Cox-Proportional hazard models were used to find those apoptotic pathway genes that are related with PTC patient survival (Table 2 in S1 File). A univariate Cox-PH analysis revealed a total of 5 good prognostic marker (GPM) genes i.e the genes that are positively correlated with patient OS time and 4 bad prognostic marker (BPM) genes which are negatively correlated with OS time of the patients. GPM genes are ANXA1, CLU, PSEN1, TNFRSF12A and GPX4 while BPM genes are TGFBR3, TIMP3, LEF1 and BNIP3L. Table 1 shows the results for these genes along with the metrics associated with stratification of high/low risk patients at median cut-off. The precise molecular information about these 9 genes and PMIDs of the studies pertaining to their role in cancer, as obtained from GeneCards [49] and The Candidate Cancer Gene Database (CCGD) [50] respectively, is provided in Table 3 in S1 File. Table 4 in S1 File shows results of risk stratification performed using various previously suggested prognostic genes in PTC using cox univariate analysis in TCGA-THCA dataset at median expression cut-off for overall-survival.

thumbnail
Table 1. The table shows results of univariate cox regression with >median cut-off.

https://doi.org/10.1371/journal.pone.0259534.t001

Risk estimation using multiple gene-based models

Several risk stratification models based on MLR, prognostic index and gene voting were constructed using the expression profile of nine survival associated apoptotic genes. Table 2 shows the results corresponding to various risk models. Amongst these, the performance of gene voting based model was found to be the best with HR = 41.59 and p~10−4 with C-value of 0.84. In addition, high/low risk groups survival curves were significantly separated with a logrank-p~10−8 using voting-based model.
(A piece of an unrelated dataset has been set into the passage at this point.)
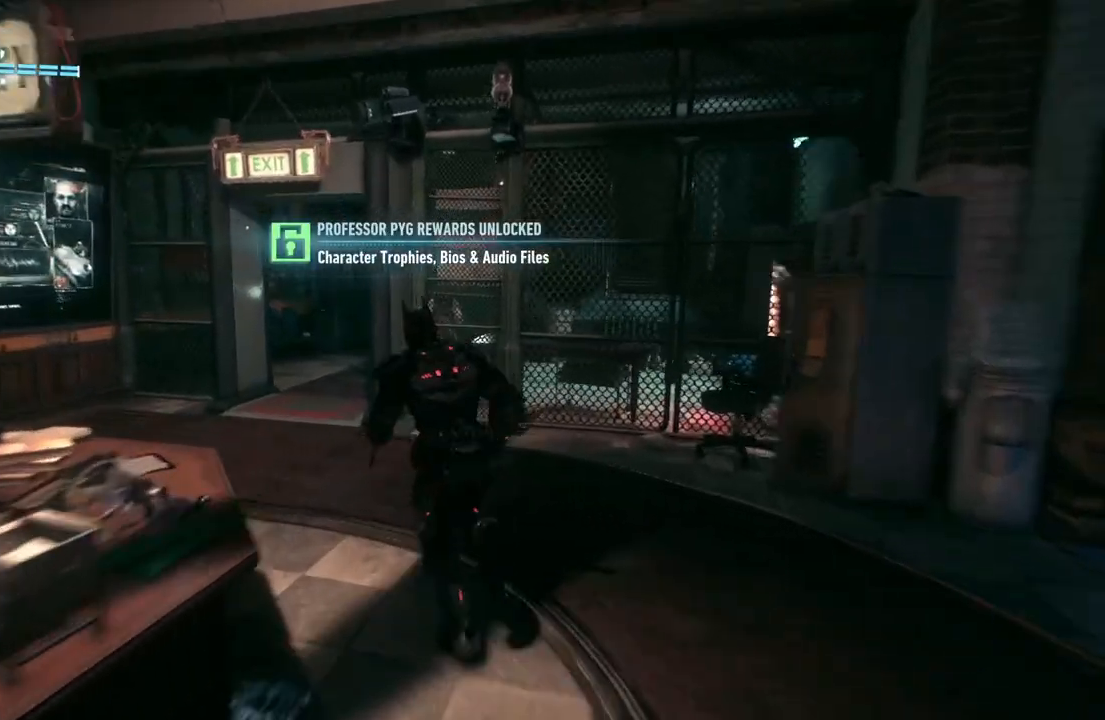
{"buttons": ["A"], "left_stick": "up", "right_stick": "center", "events": [[167, "left_stick", "up"]]}
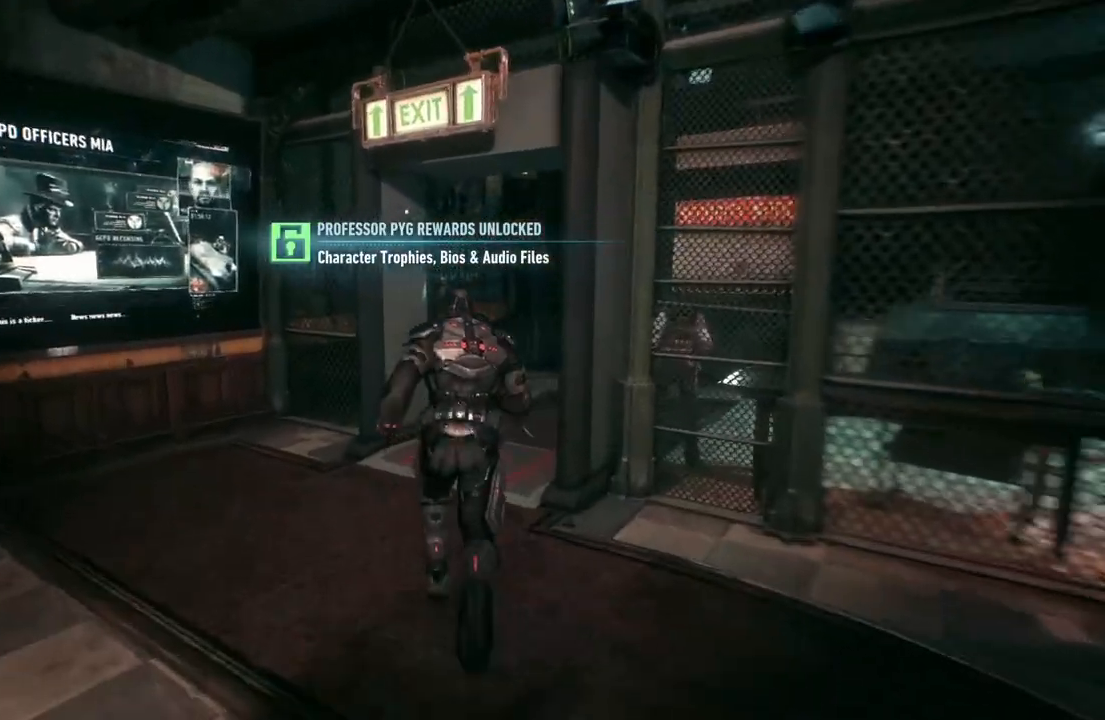
{"buttons": ["A"], "left_stick": "up-right", "right_stick": "center", "events": [[133, "left_stick", "up-right"]]}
As shown in KM plot (Fig 1), 10-year survival rate for low risk patients was close to 98%, for high risk patients it was drop to 40%. PI based model performed the second best with HR = 17.55 and p~10−3 (Fig 1 in S2 File), and regression-based RF model was the third best (and top amongst MLR models) with HR = 3.09 but p-value was found to be statistically insignificant.

thumbnail
Fig 1. KM plot showing risk stratification of PTC patients based on gene voting model.

Patients with greater than five ‘high risk’ labels in the 9-bit risk vector are assigned (blue) as High Risk (HR = 41.59, p = 3.36x10-4, C = 0.84, logrank-p = 3.8x10-8) while others were assigned as Low Risk (red).

https://doi.org/10.1371/journal.pone.0259534.g001

thumbnail
Table 2. The performance of different models developed using multiple gene expression profile-based method.

https://doi.org/10.1371/journal.pone.0259534.t002

Multiple gene model sub-stratifies patients in clinico-pathological high-risk groups

Past studies indicate the role of certain clinico-pathological factors in PTC prognosis such as age, gender, ethnicity and tumour size [3, 4]. Thus, we performed a univariate analysis to assess the association of these factors with OS in our dataset. Table 3 shows the results of the univariate analysis. Patient age is seen to be the most significant factor in the PTC prognosis (HR = 48.65, C = 0.86), and is supported by numerous earlier studies [51]. The AJCC thyroid cancer staging also includes an age cut-off of 55 years to classify tumour stages [52], since patients with age<55y usually show a very good prognosis. However, we obtained the best stratification at the age cut-off of 60y which also corroborated with a recent study [53]. AJCC Tumour staging was seen to be the second-best risk predictor with HR = 9.23 and C = 0.76.

thumbnail
Table 3. Univariate analysis using clinico-pathological features.

Age is seen to be the most significant factor. In laterality, unilateral: right lobe, left lobe and isthmus.

https://doi.org/10.1371/journal.pone.0259534.t003

In order to evaluate the strength of the 9-gene based model, we sub-stratified the patients in the clinical high-risk subgroups i.e Age>60 and Stage III/IV patients. Fig 2 shows the sub-stratification by means of KM plots. A significant separation between the survival curves is seen, as denoted by logrank test’s p-values. KM plots for other high-risk subgroups are provided in Fig 2 in S2 File.

thumbnail
Fig 2. Voting model sub-stratifies high risk groups.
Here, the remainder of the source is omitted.